-------- SELECTED EXCERPT
Although the first and second comparator circuits in FIGS. 4F-7F, 4G-7G and 10A-10H include the N type MOS transistors 14, 24, respectively, the first and second comparator circuits may include P type MOS transistors, respectively. In this case, in the first comparator circuit 10 shown in FIGS. 4F-7F, the output voltage of the comparator 12 is inputted in the gate of the P type MOS transistor without being reversed, and, in the second comparator circuit 20 shown in FIGS. 4G-7G, the output voltage of the comparator 12 is inputted in the gate of the P type MOS transistor with being reversed.

Second Embodiment

FIG. 8 shows a circuit 110 for aligning the threshold voltage Vref to an average voltage of the analog voltage Vi. In this case, the time interval between the time at which the output voltage of the binarization circuit switches from the positive voltage to the negative voltage and the time at which the output voltage of the bonarization circuit switches from the negative voltage to the positive voltage is substantially equal to the time interval between the time at which the output voltage switches from the negative voltage to the positive voltage and the time at which the output voltage switches from the positive voltage to the negative voltage.
FIGS. 9A and 9B show a circuit for obtaining an analog signal as a sensor signal from magneto resistance devices 100, 102. A voltage at point P is inputted in the inversion input terminal of a comparator 104. The voltage at the point P is provided by dividing with using the resistors 94, 96. The circuit shown in FIG. 9A includes an IC 92 for adjusting a predetermined constant voltage.
In general, the output voltage from the magneto resistance elements 100, 102 includes a bias voltage having a direct current component and an alternating current component. The alternating current component is overlapped on the bias voltage, and varies in a sine wave manner. The direct current component varies with temperature. The voltage at the point P defines the bias voltage of the analog signal Vi (i.e., the average voltage of the analog signal).
----------------
-------- STORED DATA
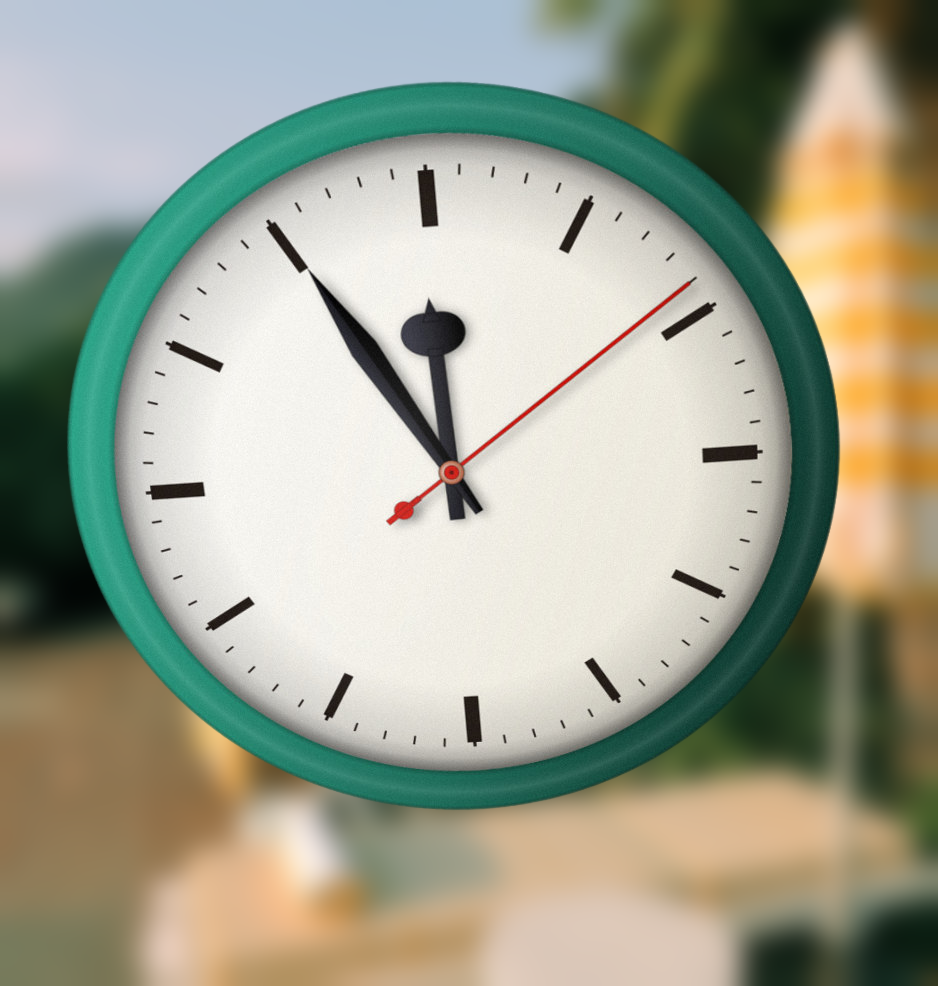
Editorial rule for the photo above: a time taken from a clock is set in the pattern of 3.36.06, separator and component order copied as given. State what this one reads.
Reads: 11.55.09
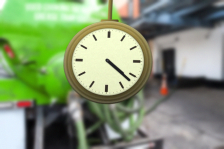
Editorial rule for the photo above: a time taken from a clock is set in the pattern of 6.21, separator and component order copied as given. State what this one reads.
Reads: 4.22
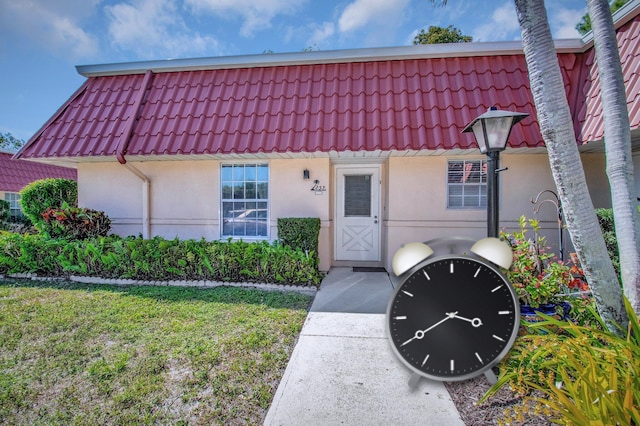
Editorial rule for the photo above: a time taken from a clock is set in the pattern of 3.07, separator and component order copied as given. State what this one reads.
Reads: 3.40
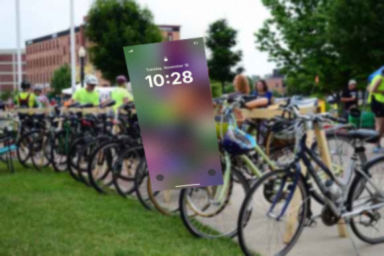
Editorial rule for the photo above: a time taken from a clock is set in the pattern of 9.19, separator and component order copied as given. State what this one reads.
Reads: 10.28
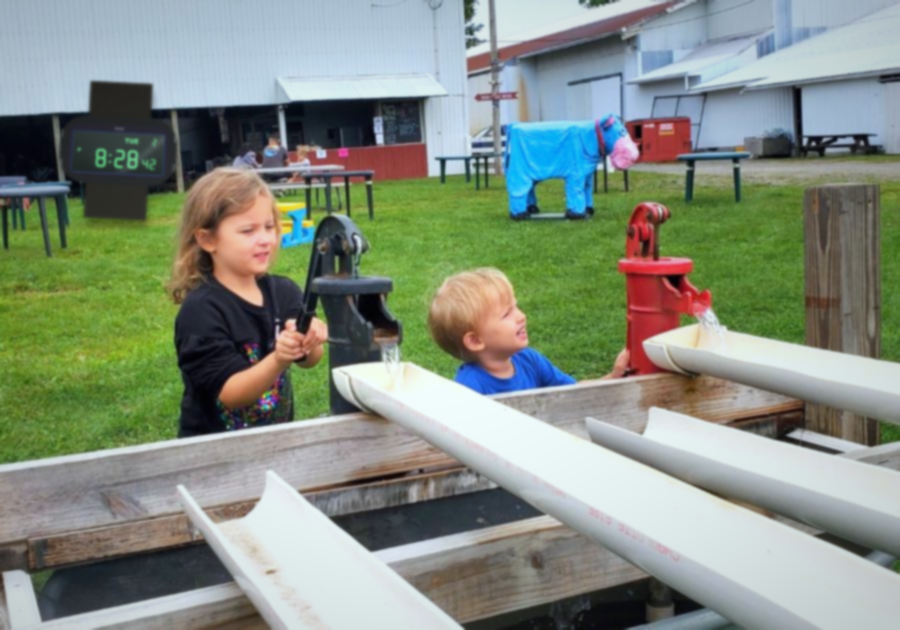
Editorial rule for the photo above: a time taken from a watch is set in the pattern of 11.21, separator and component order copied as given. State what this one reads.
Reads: 8.28
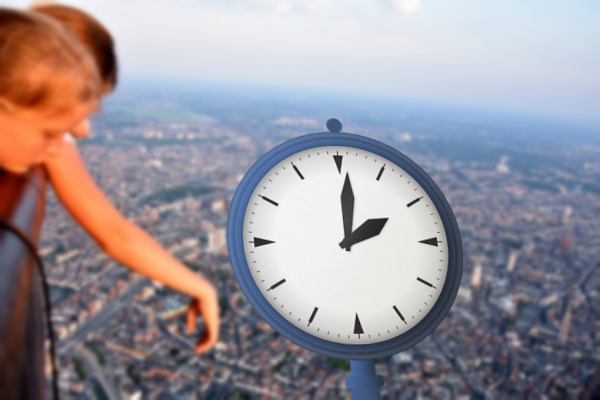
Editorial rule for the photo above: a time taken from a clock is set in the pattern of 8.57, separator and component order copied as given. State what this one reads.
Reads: 2.01
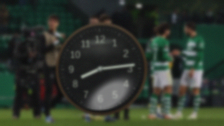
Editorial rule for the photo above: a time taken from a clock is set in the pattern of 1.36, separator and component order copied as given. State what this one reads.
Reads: 8.14
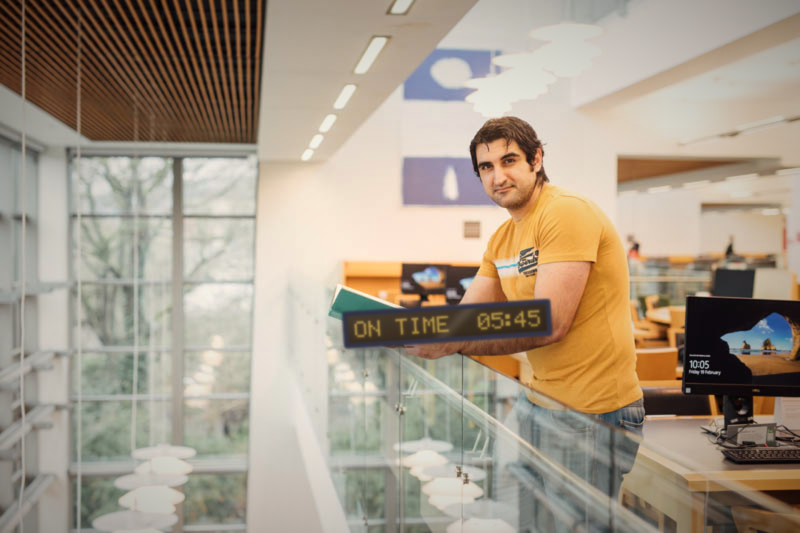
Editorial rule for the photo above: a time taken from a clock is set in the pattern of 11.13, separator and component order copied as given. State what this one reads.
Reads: 5.45
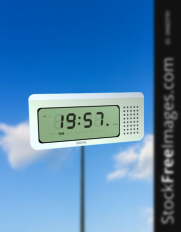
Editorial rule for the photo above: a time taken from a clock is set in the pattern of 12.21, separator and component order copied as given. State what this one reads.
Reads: 19.57
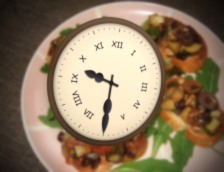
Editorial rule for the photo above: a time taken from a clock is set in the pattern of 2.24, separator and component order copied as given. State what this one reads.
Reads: 9.30
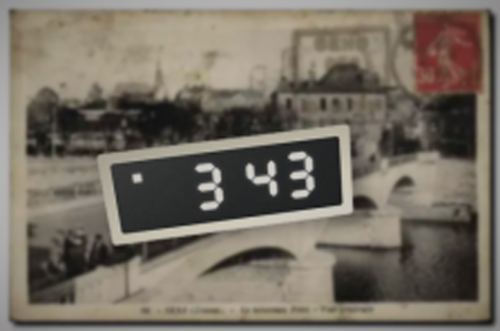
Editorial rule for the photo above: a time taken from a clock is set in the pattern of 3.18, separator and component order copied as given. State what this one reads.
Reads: 3.43
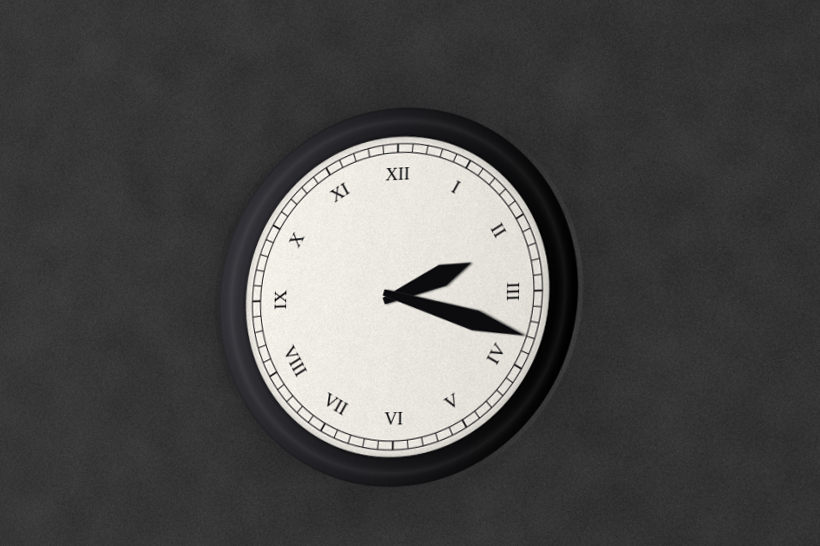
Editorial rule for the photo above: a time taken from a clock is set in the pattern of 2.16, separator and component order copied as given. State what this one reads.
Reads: 2.18
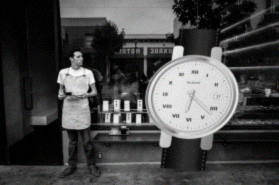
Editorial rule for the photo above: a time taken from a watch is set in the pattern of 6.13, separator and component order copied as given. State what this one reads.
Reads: 6.22
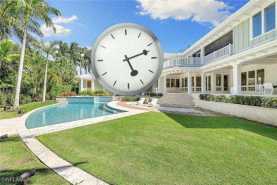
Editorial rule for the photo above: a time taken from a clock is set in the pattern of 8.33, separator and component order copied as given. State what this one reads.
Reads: 5.12
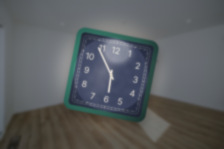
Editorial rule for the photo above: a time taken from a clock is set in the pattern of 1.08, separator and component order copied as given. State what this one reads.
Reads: 5.54
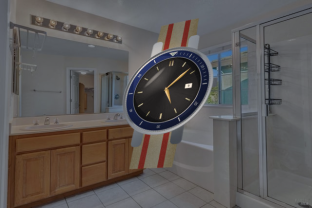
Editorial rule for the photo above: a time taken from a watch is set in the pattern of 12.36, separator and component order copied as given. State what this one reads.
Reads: 5.08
----------------
- GIVEN PROBLEM 1
Update the stretch of the comparator circuit text from "FIGS. 9A and" through "the analog signal).", swapping "point P" for "node P" wherever it occurs.
- GIVEN PROBLEM 2
Recast the stretch of entries from the line containing "of 6.21, separator" through the line containing "Reads: 2.01" as a two-column CSV with the headers instruction and reading. Give one row per entry, with each field quoted and line breaks turned into spaces, and leave out the pictures.

- CORRECT RESPONSE 1
FIGS. 9A and 9B show a circuit for obtaining an analog signal as a sensor signal from magneto resistance devices 100, 102. A voltage at node P is inputted in the inversion input terminal of a comparator 104. The voltage at the node P is provided by dividing with using the resistors 94, 96. The circuit shown in FIG. 9A includes an IC 92 for adjusting a predetermined constant voltage.
In general, the output voltage from the magneto resistance elements 100, 102 includes a bias voltage having a direct current component and an alternating current component. The alternating current component is overlapped on the bias voltage, and varies in a sine wave manner. The direct current component varies with temperature. The voltage at the node P defines the bias voltage of the analog signal Vi (i.e., the average voltage of the analog signal).

- CORRECT RESPONSE 2
instruction,reading
"Editorial rule for the photo above: a time taken from a clock is set in the pattern of 6.21, separator and component order copied as given. State what this one reads. Reads:","4.22"
"Editorial rule for the photo above: a time taken from a clock is set in the pattern of 3.07, separator and component order copied as given. State what this one reads. Reads:","3.40"
"Editorial rule for the photo above: a time taken from a clock is set in the pattern of 9.19, separator and component order copied as given. State what this one reads. Reads:","10.28"
"Editorial rule for the photo above: a time taken from a watch is set in the pattern of 11.21, separator and component order copied as given. State what this one reads. Reads:","8.28"
"Editorial rule for the photo above: a time taken from a clock is set in the pattern of 8.57, separator and component order copied as given. State what this one reads. Reads:","2.01"